I'VE BEEN SERVED

My Daily Journal in Federal Prison

Day 94

SCABIES.  What’s next…Scurvy?  Leprosy?  The Plague?  Just after lunch today, an announcement came over the intercom alerting all inmates from Bravo Unit (that’s me) to return back to their housing.  Keep in mind, there are roughly 2,000 inmates on this compound divided up between 6 units.  And ours was the only one asked to return.  Something ominous was going down and word quickly spread that there was a scabies outbreak in my home (sweet home) and we had to undergo an emergency inspection/quarantine by the medical team.  It was nice leaving Unicor after only working a few hours, but I’d rather be permitted to be lazy for a less nefarious reason.  This was the more shameful version of a “Snow Day.”

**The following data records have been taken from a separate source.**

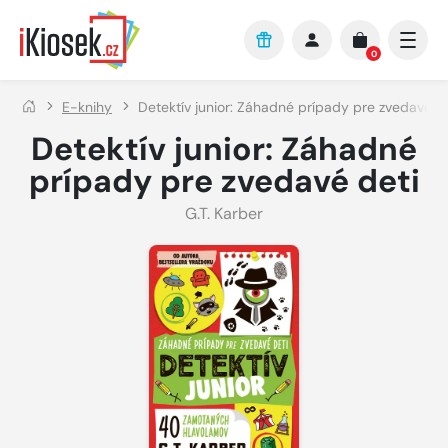
Přejít na hlavní obsah
0
E-knihy
Detektív junior: Záhadné prípady pre zvedavé de
Detektív junior: Záhadné
prípady pre zvedavé deti
G.T. Karber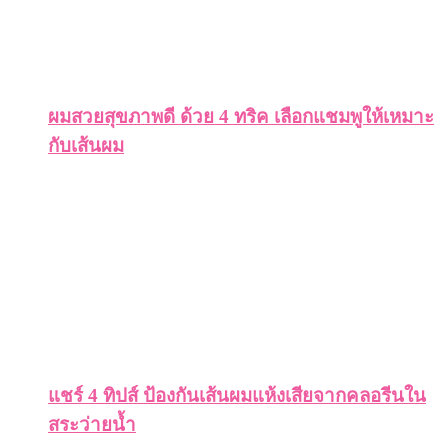
ผมสวยสุขภาพดี ด้วย 4 ทริค เลือกแชมพูให้เหมาะ
กับเส้นผม
แชร์ 4 ทิปส์ ป้องกันเส้นผมแห้งเสียจากคลอรีนใน
สระว่ายน้ำ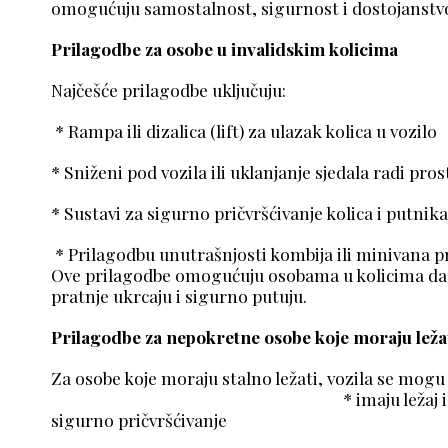
omogućuju samostalnost, sigurnost i dostojanstv
Prilagodbe za osobe u invalidskim kolicima
Najčešće prilagodbe uključu
* Rampa ili dizalica (lift) za ulazak kol
* Sniženi pod vozila ili uklanjanje sjedala radi pr
* Sustavi za sigurno pričvršćivanje kolic
* Prilagodbu unutrašnjosti kombija ili minivana
Ove prilagodbe omogućuju osobama u kolicima da 
pratnje ukrcaju i sigurno putuju.
Prilagodbe za nepokretne osobe koje moraju leža
Za osobe koje moraju stalno ležati, vozila se
* imaju ležaj ili nosilo s
sigurno pričvršćivanje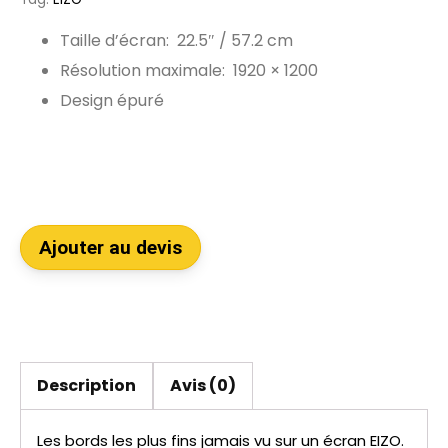
Taille d’écran: 22.5″ / 57.2 cm
Résolution maximale: 1920 × 1200
Design épuré
Ajouter au devis
Description
Avis (0)
Les bords les plus fins jamais vu sur un écran EIZO.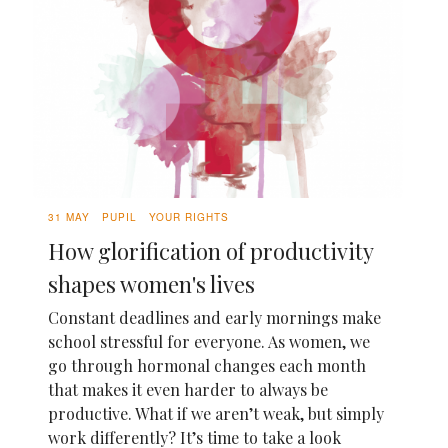
31 MAY
PUPIL
YOUR RIGHTS
How glorification of productivity
shapes women's lives
Constant deadlines and early mornings make
school stressful for everyone. As women, we
go through hormonal changes each month
that makes it even harder to always be
productive. What if we aren’t weak, but simply
work differently? It’s time to take a look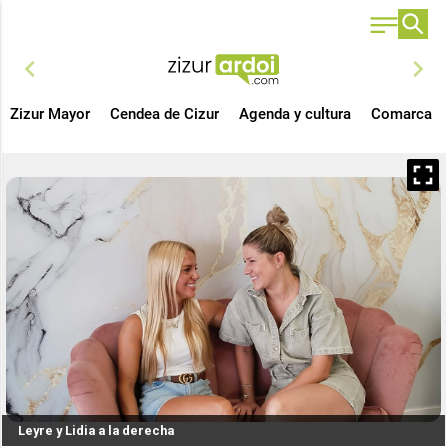
chevron_left
chevron_right
Zizur Mayor
Cendea de Cizur
Agenda y cultura
Comarca
Leyre y Lidia a la derecha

A seemingly infinite stretch of inmates streamed up and over the horizon like a squad of roaches marching back to their hotel.  Some joker behind me made up a song for the occasion that went something like “we’ve caught us scaaaaabies, we’ve caught us scaaaaabies.”

Back in the Unit, it looked like something out of a Michael Crichton novel — nurses in full-on paper body suits, trash bags full of infected clothing, sheets stripped and lockers removed from the offending cubes, and medics spritzing pesticide randomly throughout the Unit from a pump handle and hose apparatus.

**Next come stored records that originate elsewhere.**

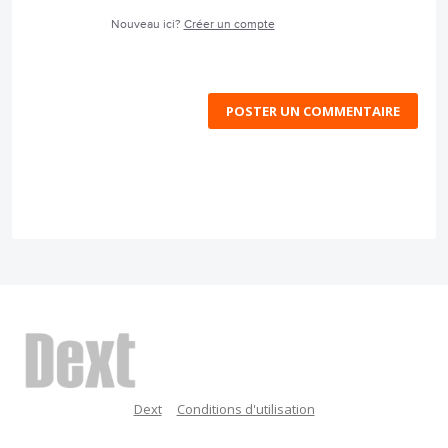
Nouveau ici?
Créer un compte
POSTER UN COMMENTAIRE
Dext
Conditions d'utilisation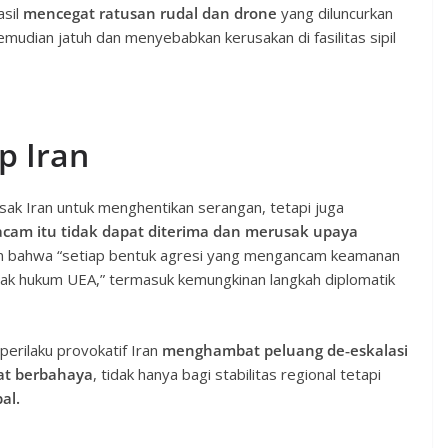
sil
mencegat ratusan rudal dan drone
yang diluncurkan
udian jatuh dan menyebabkan kerusakan di fasilitas sipil
p Iran
ak Iran untuk menghentikan serangan, tetapi juga
acam itu tidak dapat diterima dan merusak upaya
 bahwa “setiap bentuk agresi yang mengancam keamanan
hak hukum UEA,” termasuk kemungkinan langkah diplomatik
erilaku provokatif Iran
menghambat peluang de‑eskalasi
at berbahaya
, tidak hanya bagi stabilitas regional tetapi
al.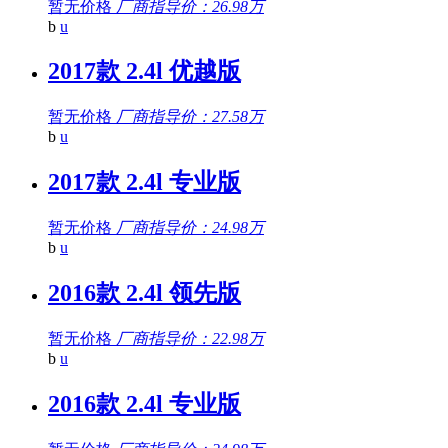
暂无价格
厂商指导价：26.98万
b
u
2017款 2.4l 优越版
暂无价格
厂商指导价：27.58万
b
u
2017款 2.4l 专业版
暂无价格
厂商指导价：24.98万
b
u
2016款 2.4l 领先版
暂无价格
厂商指导价：22.98万
b
u
2016款 2.4l 专业版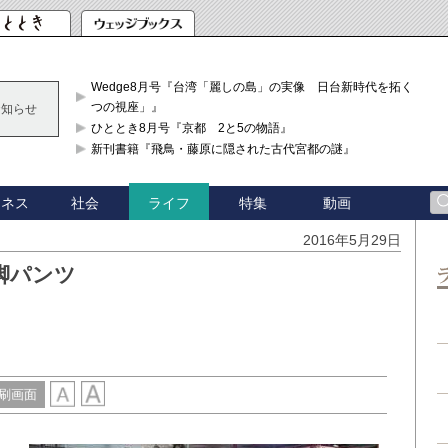
Wedge8月号『台湾「麗しの島」の実像 日台新時代を拓く「3
つの視座」』
お知らせ
ひととき8月号『京都 2と5の物語』
新刊書籍『飛鳥・藤原に隠された古代宮都の謎』
ジネス
社会
特集
動画
ライフ
り
2016年5月29日
美脚パンツ
刷画面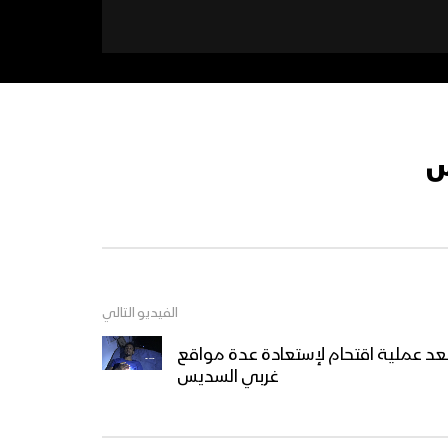
س
الفيديو التالي
 بعد عملية اقتحام لإستعادة عدة مواقع
غربي السديس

Once everyone was accounted for, the head nurse requested that we all strip down to our drawers and to stay put until the nurses checked us out.  She mentioned that they might ask us to drop our skivvies but that probably wouldn’t be necessary.  Well, wouldn’t you know it but, for better or worse, a female nurse visits my cube and singles me out for the more “thorough” inspection.  She has me lower my drawers and, I shit you not, requests that I “move my JUNK around.”  Is that the scientific term?  I’m guessing that her request was more for her own amusement than for medical purposes.  As for her coup de grace, she had me do a 180 so she could also check out my bum.